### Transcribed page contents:
**********

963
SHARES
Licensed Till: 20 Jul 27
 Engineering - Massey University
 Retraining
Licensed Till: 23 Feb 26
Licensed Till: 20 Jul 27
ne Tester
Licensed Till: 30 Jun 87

**********

### REQUIRED ACTION:
Return every line of the listing above, unchanged and in the same order.

### REPLY:
963
SHARES
Licensed Till: 20 Jul 27
 Engineering - Massey University
 Retraining
Licensed Till: 23 Feb 26
Licensed Till: 20 Jul 27
ne Tester
Licensed Till: 30 Jun 87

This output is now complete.